• **Extract to read**

==================================================

To study whether morphine treatment also affects the post-translational modification states (i.e. extent of phosphorylation) of these endocytic proteins, we subjected samples of hippocampal homogenate and PSD fractions from saline- or morphine-treated animals to 2-DE and performed Western blot analysis. We found that morphine treatment led to a substantial change in the post-translation modification state of dynamin (Fig. 4C, top panel); this change was observable only at the PSD fraction (and not in the total homogenate). Indeed morphine treatment caused a shift in the pI of dynamin isoforms to a lower pI. This is consistent with an increase in the extent of phosphorylation of dynamin. Phosphorylation of dynamin is thought to down-regulate the formation of clathrin-coated pits, leading to a decrease in the extent of endocytosis (26). To confirm the effects of morphine on the phosphorylation state of dynamin, membranes were stripped and blotted with an anti-tubulin antibody. The isoelectric point of tubulin was not altered by morphine treatment in either total homogenate or the PSD (Fig. 4C, bottom panel). We also found that morphine treatment did not alter the post-translational states of clathrin or AP-2 (data not shown). Thus it appears that morphine administration leads to increased phosphorylation of some but not all endocytic proteins.

==================================================

• **Requirement 1**
Using the passage on morphine and endocytic proteins, decide whether each statement agrees with it. Answer yes or no, and quote the words from the passage that settle each one.
(a) The shift in dynamin's modification state appeared in both the total homogenate and the PSD fraction.
(b) Morphine treatment left the isoelectric point of tubulin unchanged.
(c) Morphine treatment altered the post-translational state of clathrin.
• **Requirement 2**
List every protein that the passage on morphine and endocytic proteins reports checking for a morphine-related change in post-translational state or isoelectric point.
• **Requirement 3**
According to the passage on morphine and endocytic proteins, what is phosphorylation of dynamin thought to do?
The entries that come after this passage are from a different source.

==================================================

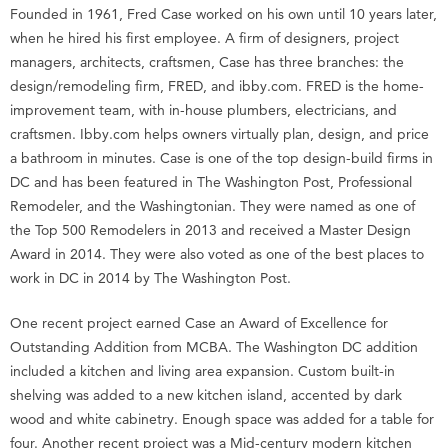
Founded in 1961, Fred Case worked on his own until 10 years later,
when he hired his first employee. A firm of designers, project
managers, architects, craftsmen, Case has three branches: the
design/remodeling firm, FRED, and ibby.com. FRED is the home-
improvement team, with in-house plumbers, electricians, and
craftsmen. Ibby.com helps owners virtually plan, design, and price
a bathroom in minutes. Case is one of the top design-build firms in
DC and has been featured in The Washington Post, Professional
Remodeler, and the Washingtonian. They were named as one of
the Top 500 Remodelers in 2013 and received a Master Design
Award in 2014. They were also voted as one of the best places to
work in DC in 2014 by The Washington Post.
One recent project earned Case an Award of Excellence for
Outstanding Addition from MCBA. The Washington DC addition
included a kitchen and living area expansion. Custom built-in
shelving was added to a new kitchen island, accented by dark
wood and white cabinetry. Enough space was added for a table for
four. Another recent project was a Mid-century modern kitchen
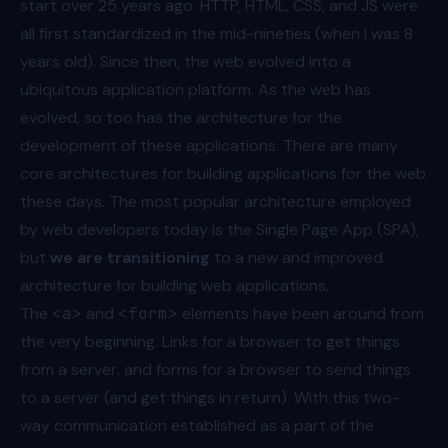
start over 25 years ago. HTTP, HTML, CSS, and JS were
all first standardized in the mid-nineties (when I was 8
years old). Since then, the web evolved into a
ubiquitous application platform. As the web has
evolved, so too has the architecture for the
development of these applications. There are many
core architectures for building applications for the web
these days. The most popular architecture employed
by web developers today is the Single Page App (SPA),
but
we are transitioning
to a new and improved
architecture for building web applications.
The
<a>
and
<form>
elements have been around from
the very beginning. Links for a browser to get things
from a server, and forms for a browser to send things
to a server (and get things in return). With this two-
way communication established as a part of the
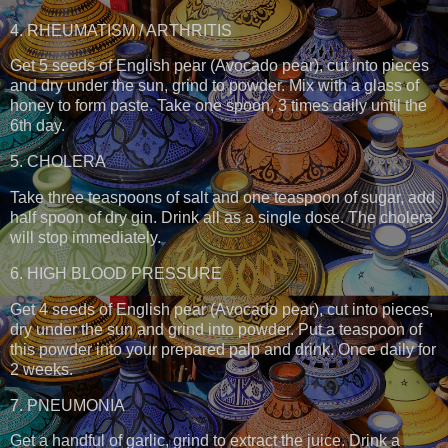
4. RHEUMATISM / ARTHRITIS
Get 5 seeds of English pear (Avocado pear), cut into pieces
and dry under the sun, grind to powder. Mix with a glass of
honey to form paste. Take one spoon, 3 times daily until the
6th day.
5. CHOLERA
Take three teaspoons of salt and one teaspoon of sugar, add
half spoon of dry gin. Drink all as a single dose. The cholera
will stop immediately.
6. HIGH BLOOD PRESSURE
Get 4 seeds of English pear (Avocado pear), cut into pieces,
dry under the sun and grind into powder. Put a teaspoon of
this powder into your prepared palp and drink. Once daily for
2 weeks.
7. PNEUMONIA
Get a handful of garlic, grind to extract the juice. Drink a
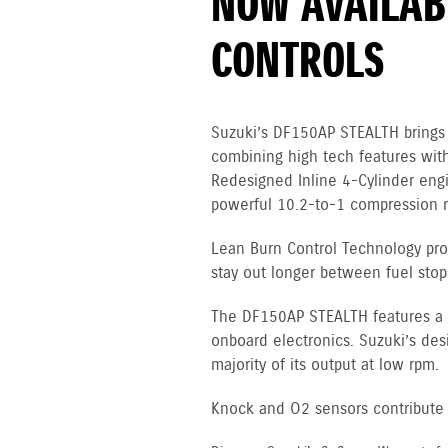
NOW AVAILABL
CONTROLS
Suzuki’s DF150AP STEALTH brings 
combining high tech features with
Redesigned Inline 4-Cylinder en
powerful 10.2-to-1 compression ra
Lean Burn Control Technology pro
stay out longer between fuel stop
The DF150AP STEALTH features a 12
onboard electronics. Suzuki’s des
majority of its output at low rpm.
Knock and O2 sensors contribute to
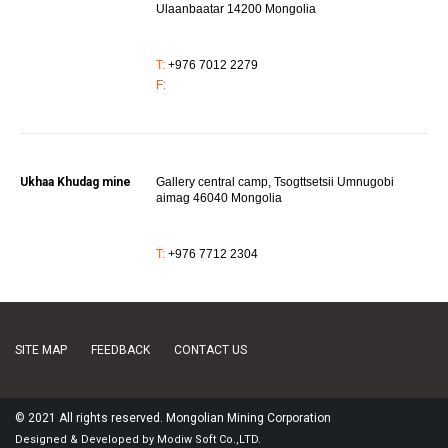
Ulaanbaatar 14200 Mongolia
T:
+976 7012 2279
F:
Ukhaa Khudag mine
Gallery central camp, Tsogttsetsii Umnugobi
aimag 46040 Mongolia
T:
+976 7712 2304
SITE MAP
FEEDBACK
CONTACT US
© 2021 All rights reserved. Mongolian Mining Corporation
Designed
&
Developed
by
Modiw Soft
Co.,LTD.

==================================================

• **Exercise answer 1**
(a) No: "this change was observable only at the PSD fraction (and not in the total homogenate)"
(b) Yes: "The isoelectric point of tubulin was not altered by morphine treatment in either total homogenate or the PSD"
(c) No: "morphine treatment did not alter the post-translational states of clathrin or AP-2"

• **Exercise answer 2**
Dynamin, tubulin, clathrin, AP-2

• **Exercise answer 3**
It is thought to down-regulate the formation of clathrin-coated pits, which decreases the extent of endocytosis.